Source passage:
Sustainable Glamping: Merging Luxury and Environmental Responsibility for future-proof hospitality business
Running a multifaceted high-end hospitality business is a challenging act of balancing profitability and sustainability. I know this first-hand having renovated a historic watermill in Andalusia, Spain which housed The Centre for Natural Design and Innovation. It was a mixed-use development with glamping accommodation.
Glamping is light, tented and timber structures that can be entirely sustainable. However, glamping business is more than lavish tents; it is the overall design whose impact counts. Glamping sites feature platforms to mount eco structures on and various outbuildings that house amenities. In dryer climates, with little or no sustainable forestry and expensive imported timber, owners look for more cost-effective solutions. Availability of biomaterials means that 'eco' glamping sites can and should use the most ecological, carbon neutral alternatives to build with instead of concrete.
Hempcrete vs concrete -which to choose?

Exercise instructions:
• 1. Say whether each statement agrees with the passage on sustainable glamping, answering yes or no and quoting the words of the passage that decide it: (a) The renovated watermill was in Andalusia, Spain. (b) In dryer climates, owners turn to imported timber as the cost-effective choice. (c) Glamping sites include platforms for mounting eco structures.
• 2. Write the next part of the passage on sustainable glamping, beginning right after the heading "Hempcrete vs concrete -which to choose?"
The items placed after this text are separate material.

Data supplied:
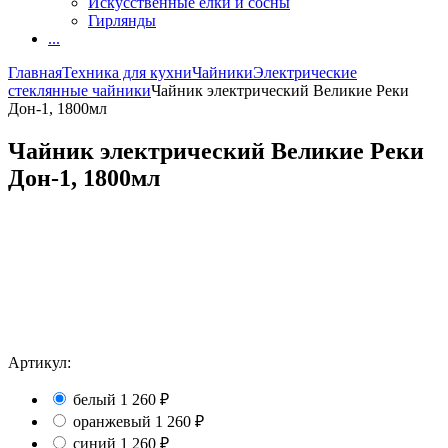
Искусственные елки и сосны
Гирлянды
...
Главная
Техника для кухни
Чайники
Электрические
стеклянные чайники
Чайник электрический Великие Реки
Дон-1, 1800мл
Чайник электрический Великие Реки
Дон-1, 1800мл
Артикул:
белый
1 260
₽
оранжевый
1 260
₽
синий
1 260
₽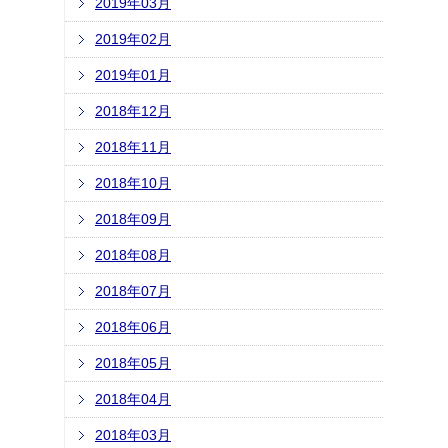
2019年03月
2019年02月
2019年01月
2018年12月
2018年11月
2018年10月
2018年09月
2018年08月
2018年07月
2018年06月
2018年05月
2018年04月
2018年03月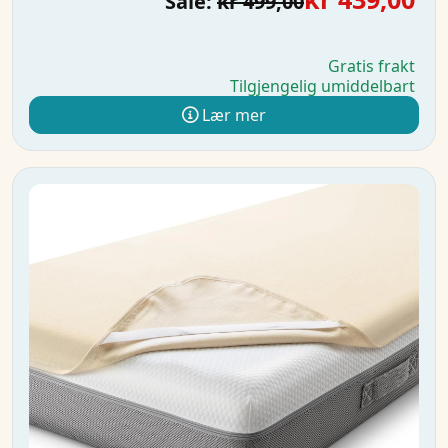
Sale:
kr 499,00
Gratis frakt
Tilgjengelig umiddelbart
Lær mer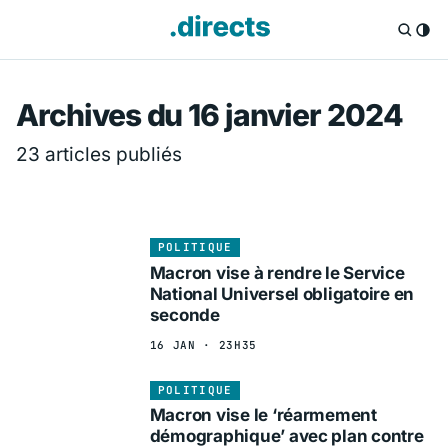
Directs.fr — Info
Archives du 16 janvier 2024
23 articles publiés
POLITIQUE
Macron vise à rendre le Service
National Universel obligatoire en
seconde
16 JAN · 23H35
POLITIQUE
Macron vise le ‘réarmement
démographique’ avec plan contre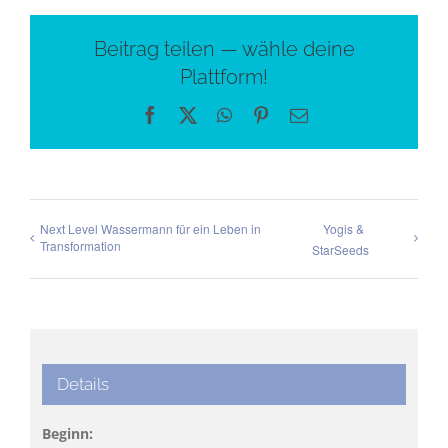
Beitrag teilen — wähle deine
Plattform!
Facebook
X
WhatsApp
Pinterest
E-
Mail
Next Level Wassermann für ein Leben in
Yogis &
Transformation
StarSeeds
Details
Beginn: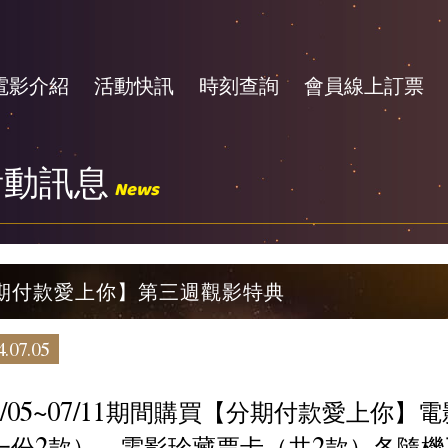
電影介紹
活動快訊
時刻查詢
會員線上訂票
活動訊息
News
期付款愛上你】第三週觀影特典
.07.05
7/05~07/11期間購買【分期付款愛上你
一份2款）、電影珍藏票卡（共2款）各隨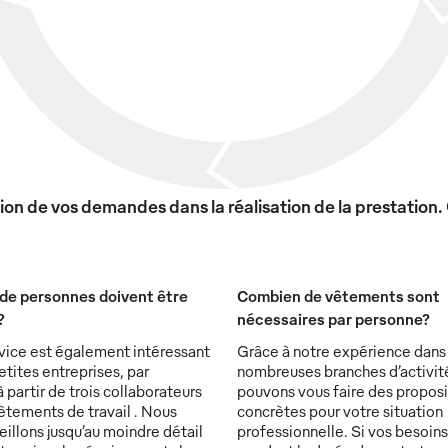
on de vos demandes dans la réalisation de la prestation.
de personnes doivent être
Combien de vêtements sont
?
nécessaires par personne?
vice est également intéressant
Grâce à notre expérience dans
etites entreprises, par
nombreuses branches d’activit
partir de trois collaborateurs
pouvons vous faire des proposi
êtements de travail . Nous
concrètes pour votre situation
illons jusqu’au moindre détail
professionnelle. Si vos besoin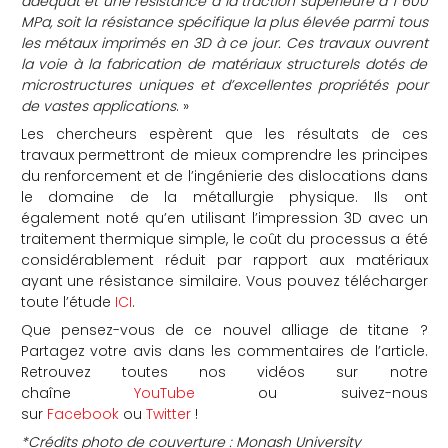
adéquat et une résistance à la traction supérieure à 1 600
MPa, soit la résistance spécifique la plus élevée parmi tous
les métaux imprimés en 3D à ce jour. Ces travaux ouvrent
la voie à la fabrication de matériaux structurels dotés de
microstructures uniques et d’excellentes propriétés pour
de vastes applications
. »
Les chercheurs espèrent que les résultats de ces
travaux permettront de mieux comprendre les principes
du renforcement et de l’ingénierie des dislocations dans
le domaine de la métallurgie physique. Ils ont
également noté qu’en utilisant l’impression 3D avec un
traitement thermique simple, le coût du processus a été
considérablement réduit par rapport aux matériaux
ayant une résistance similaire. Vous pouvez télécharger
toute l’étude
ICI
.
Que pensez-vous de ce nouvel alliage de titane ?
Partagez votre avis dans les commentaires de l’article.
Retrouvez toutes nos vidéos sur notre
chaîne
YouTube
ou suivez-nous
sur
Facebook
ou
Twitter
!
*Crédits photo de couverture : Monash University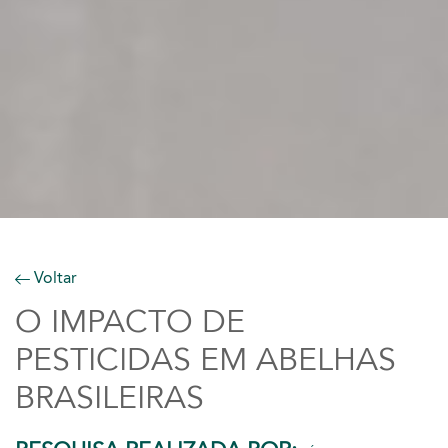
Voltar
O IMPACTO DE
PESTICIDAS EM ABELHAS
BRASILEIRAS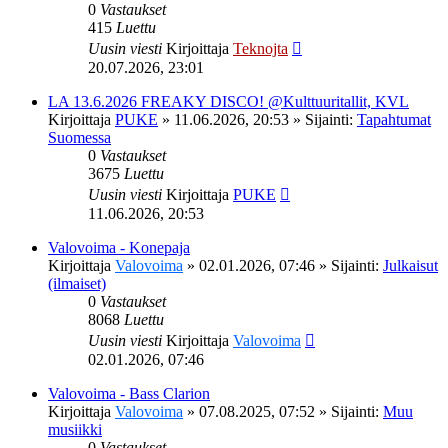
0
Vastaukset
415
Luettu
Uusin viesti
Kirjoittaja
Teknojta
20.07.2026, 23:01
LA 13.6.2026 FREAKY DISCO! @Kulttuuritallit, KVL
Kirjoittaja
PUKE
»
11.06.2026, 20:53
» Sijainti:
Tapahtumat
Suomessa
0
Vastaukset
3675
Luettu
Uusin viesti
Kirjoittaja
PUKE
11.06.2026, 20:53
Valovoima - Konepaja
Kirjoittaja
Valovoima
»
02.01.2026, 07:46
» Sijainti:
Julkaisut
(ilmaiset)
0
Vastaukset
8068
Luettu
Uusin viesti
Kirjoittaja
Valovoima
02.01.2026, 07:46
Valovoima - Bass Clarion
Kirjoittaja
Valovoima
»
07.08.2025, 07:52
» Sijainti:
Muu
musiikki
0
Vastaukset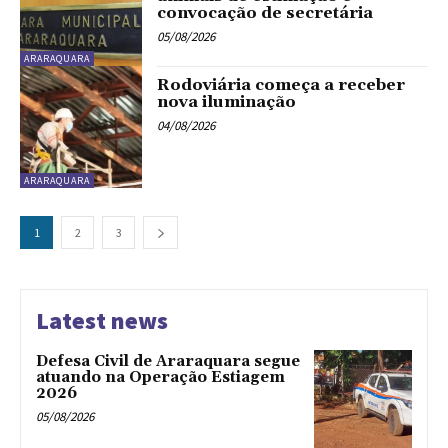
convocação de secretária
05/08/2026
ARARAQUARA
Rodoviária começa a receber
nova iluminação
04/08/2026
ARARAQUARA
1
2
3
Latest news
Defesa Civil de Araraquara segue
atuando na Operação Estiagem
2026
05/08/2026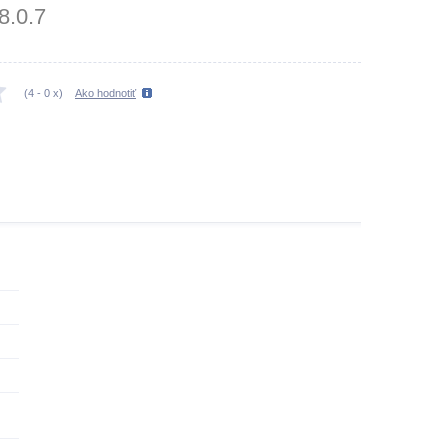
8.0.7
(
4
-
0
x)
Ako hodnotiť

Answers to this exercise:
• 1.
(a) Yes: "having renovated a historic watermill in Andalusia, Spain"
(b) No: "In dryer climates, with little or no sustainable forestry and expensive imported timber, owners look for more cost-effective solutions."
(c) Yes: "Glamping sites feature platforms to mount eco structures on"

• 2.
Though cement is an easy pick as most people can master its use, fast, it is environmentally disastrous. The production of every ton of cement emits 900 kg of CO2, Cannabis sativa on the other hand is a plant whose growing and processing requires fewer energy inputs. To make hempcrete, a builder adds hydraulic lime to the hemp-sand mix following exact calculations. Hence, this practice is more involving, though with the guidance of a hemp-trained design team anyone can get the technique right.
We faced the same ethical and financial choice: do we go with environmentally costly yet 'cheap' concrete, or do we create a better, benign luxury with the material that doesn't cost the Earth?! We chose hempcrete! Hemp composite either built or restored all our structures, including a large dip pool and driveway.